- [Goal of the exercise]
Copy out the entries word for word, leaving images aside.

- [Material for this exercise]
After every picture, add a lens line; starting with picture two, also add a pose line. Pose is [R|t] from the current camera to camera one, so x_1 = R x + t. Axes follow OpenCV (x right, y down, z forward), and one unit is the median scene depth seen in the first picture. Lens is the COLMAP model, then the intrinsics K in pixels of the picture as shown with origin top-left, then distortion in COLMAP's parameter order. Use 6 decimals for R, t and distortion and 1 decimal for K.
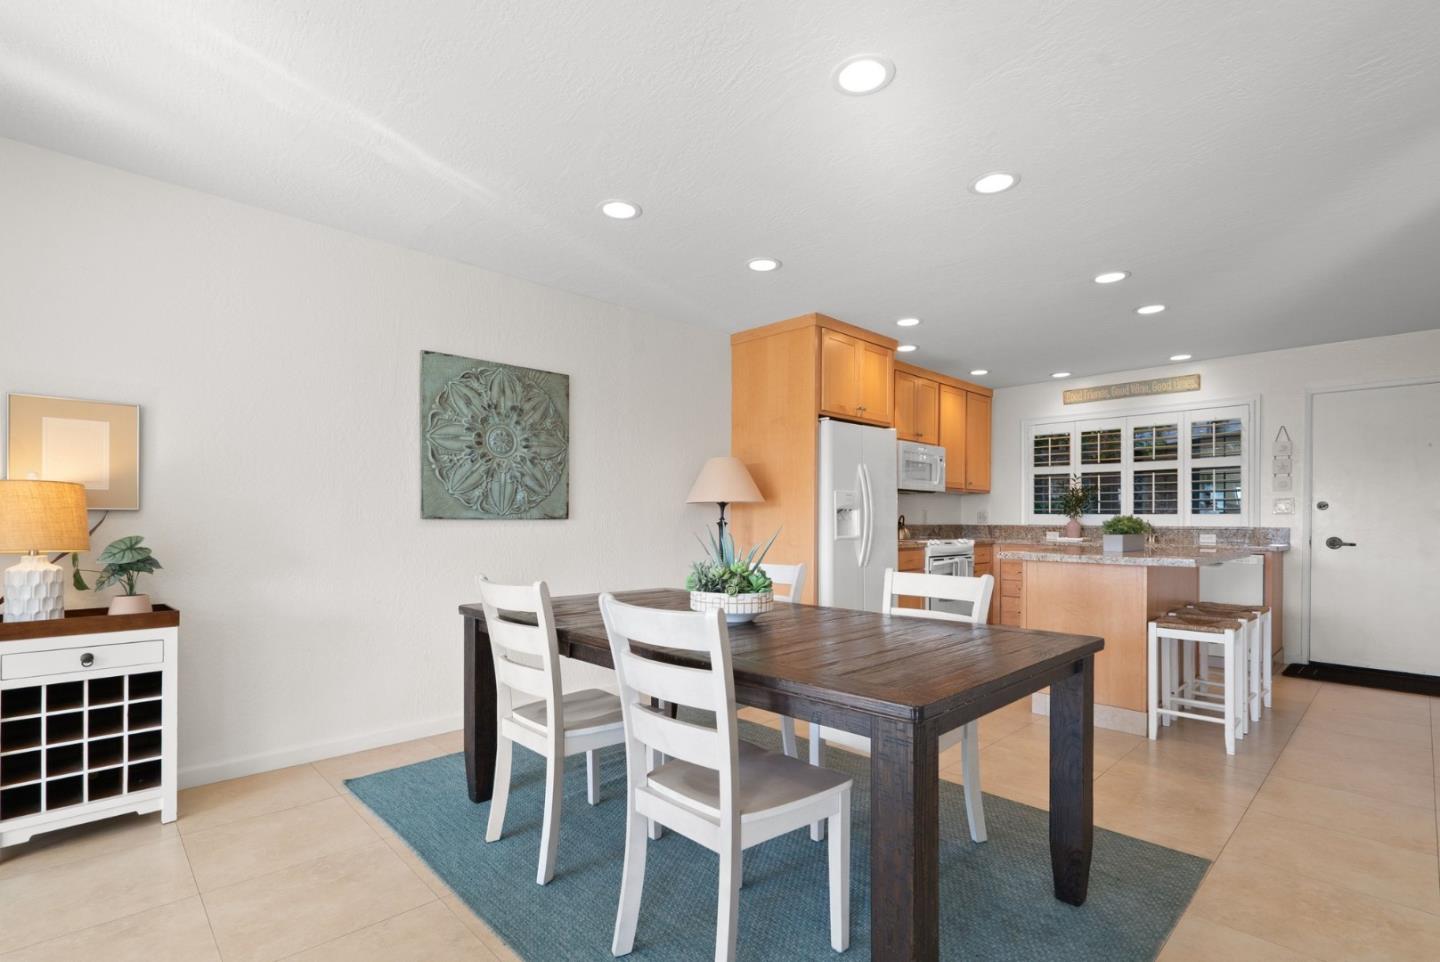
lens RADIAL K [[668.6, 0, 718.1], [0, 668.6, 514.8], [0, 0, 1]] dist [-0.001509, 0.000162]
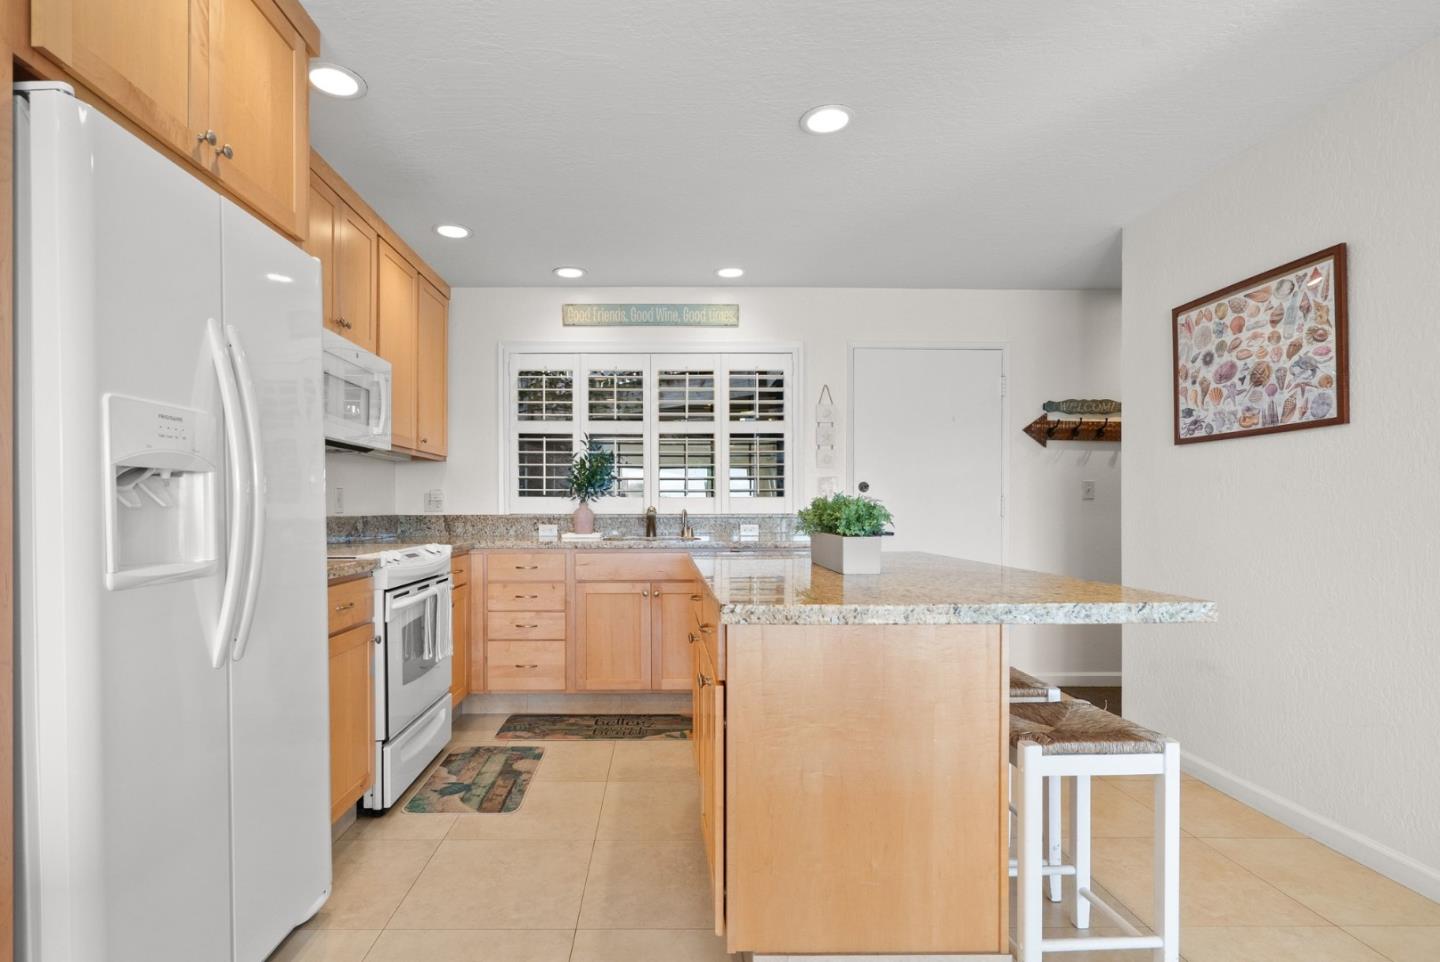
lens RADIAL K [[716.0, 0, 670.8], [0, 716.0, 509.4], [0, 0, 1]] dist [-0.003145, 0.000392]
pose [[0.683968, -0.007773, 0.729470, 0.118146], [-0.000770, 0.999935, 0.011377, 0.004499], [-0.729511, -0.008343, 0.683918, 0.627198]]
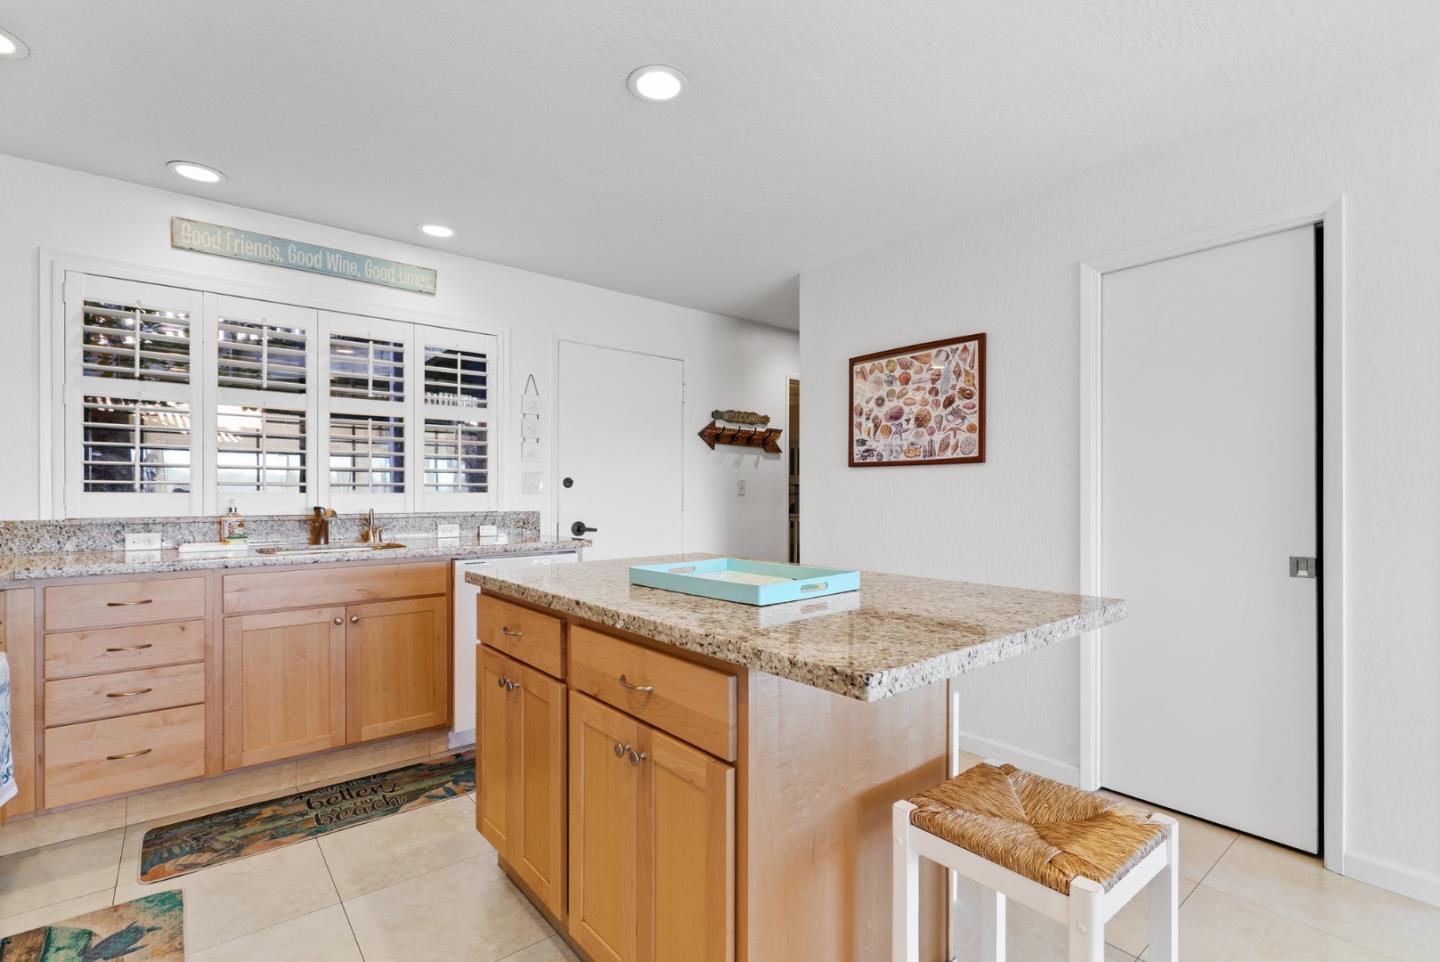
lens RADIAL K [[658.8, 0, 712.6], [0, 658.8, 491.6], [0, 0, 1]] dist [0.001204, 0.000044]
pose [[0.084871, -0.002142, 0.996390, 0.148229], [-0.006140, 0.999978, 0.002673, -0.006713], [-0.996373, -0.006345, 0.084856, 0.831165]]
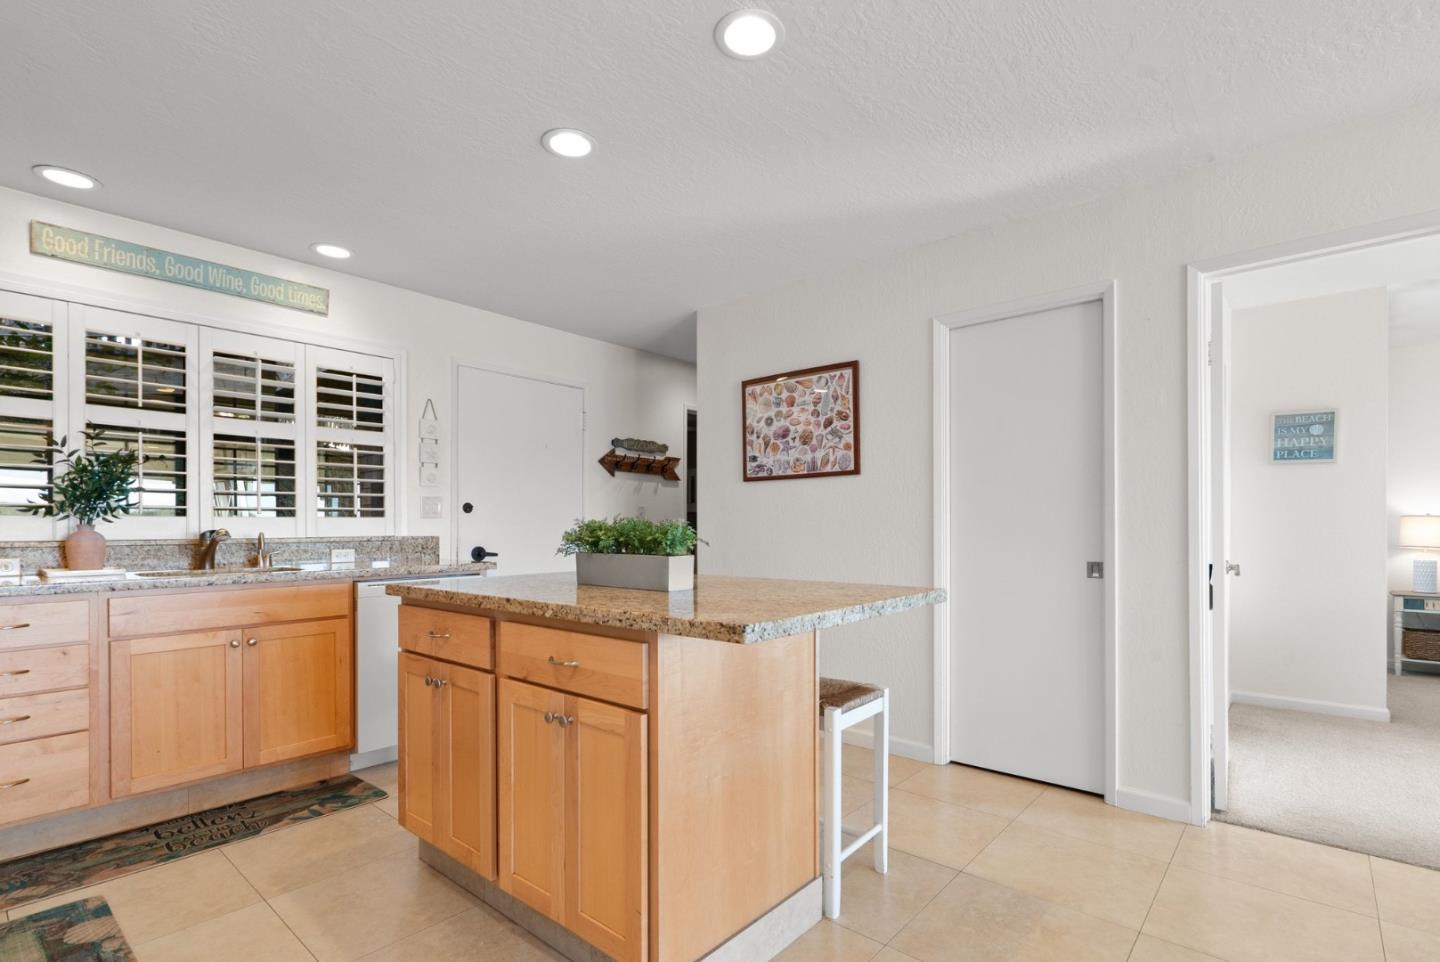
lens RADIAL K [[683.2, 0, 729.4], [0, 683.2, 525.9], [0, 0, 1]] dist [0.000355, 0.000771]
pose [[-0.093095, -0.004144, 0.995649, 0.066462], [-0.002687, 0.999989, 0.003911, 0.004420], [-0.995654, -0.002311, -0.093105, 0.834511]]
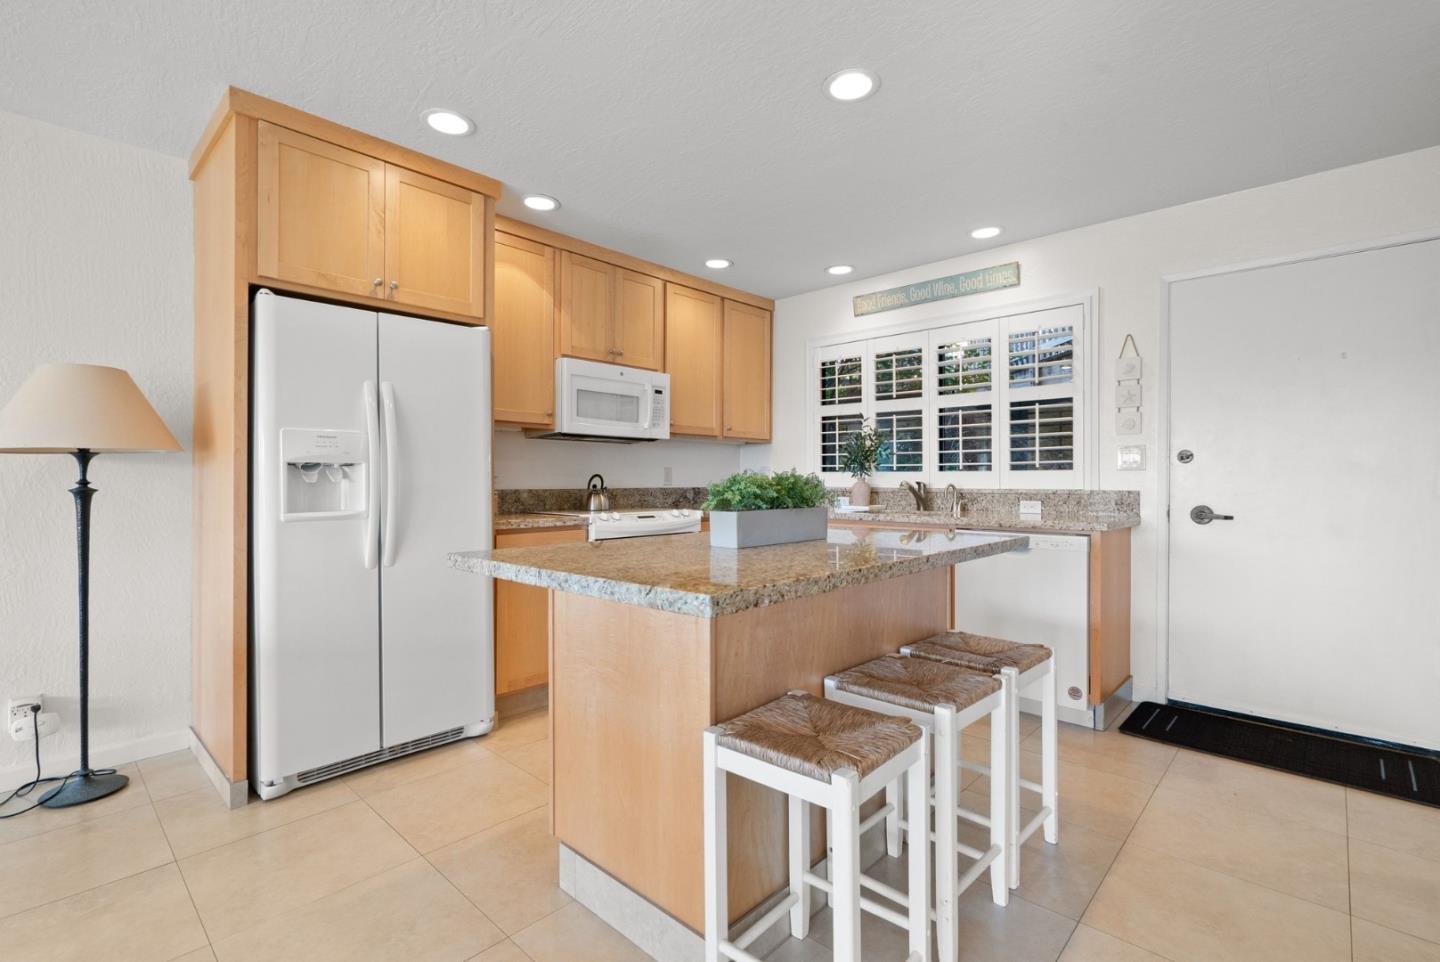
lens RADIAL K [[657.1, 0, 720.6], [0, 657.1, 475.3], [0, 0, 1]] dist [-0.002347, -0.000155]
pose [[0.998295, -0.004290, 0.058219, 0.462838], [0.004264, 0.999991, 0.000568, 0.002314], [-0.058221, -0.000318, 0.998304, 0.434759]]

- [Response]
After every picture, add a lens line; starting with picture two, also add a pose line. Pose is [R|t] from the current camera to camera one, so x_1 = R x + t. Axes follow OpenCV (x right, y down, z forward), and one unit is the median scene depth seen in the first picture. Lens is the COLMAP model, then the intrinsics K in pixels of the picture as shown with origin top-left, then distortion in COLMAP's parameter order. Use 6 decimals for R, t and distortion and 1 decimal for K.
lens RADIAL K [[668.6, 0, 718.1], [0, 668.6, 514.8], [0, 0, 1]] dist [-0.001509, 0.000162]
lens RADIAL K [[716.0, 0, 670.8], [0, 716.0, 509.4], [0, 0, 1]] dist [-0.003145, 0.000392]
pose [[0.683968, -0.007773, 0.729470, 0.118146], [-0.000770, 0.999935, 0.011377, 0.004499], [-0.729511, -0.008343, 0.683918, 0.627198]]
lens RADIAL K [[658.8, 0, 712.6], [0, 658.8, 491.6], [0, 0, 1]] dist [0.001204, 0.000044]
pose [[0.084871, -0.002142, 0.996390, 0.148229], [-0.006140, 0.999978, 0.002673, -0.006713], [-0.996373, -0.006345, 0.084856, 0.831165]]
lens RADIAL K [[683.2, 0, 729.4], [0, 683.2, 525.9], [0, 0, 1]] dist [0.000355, 0.000771]
pose [[-0.093095, -0.004144, 0.995649, 0.066462], [-0.002687, 0.999989, 0.003911, 0.004420], [-0.995654, -0.002311, -0.093105, 0.834511]]
lens RADIAL K [[657.1, 0, 720.6], [0, 657.1, 475.3], [0, 0, 1]] dist [-0.002347, -0.000155]
pose [[0.998295, -0.004290, 0.058219, 0.462838], [0.004264, 0.999991, 0.000568, 0.002314], [-0.058221, -0.000318, 0.998304, 0.434759]]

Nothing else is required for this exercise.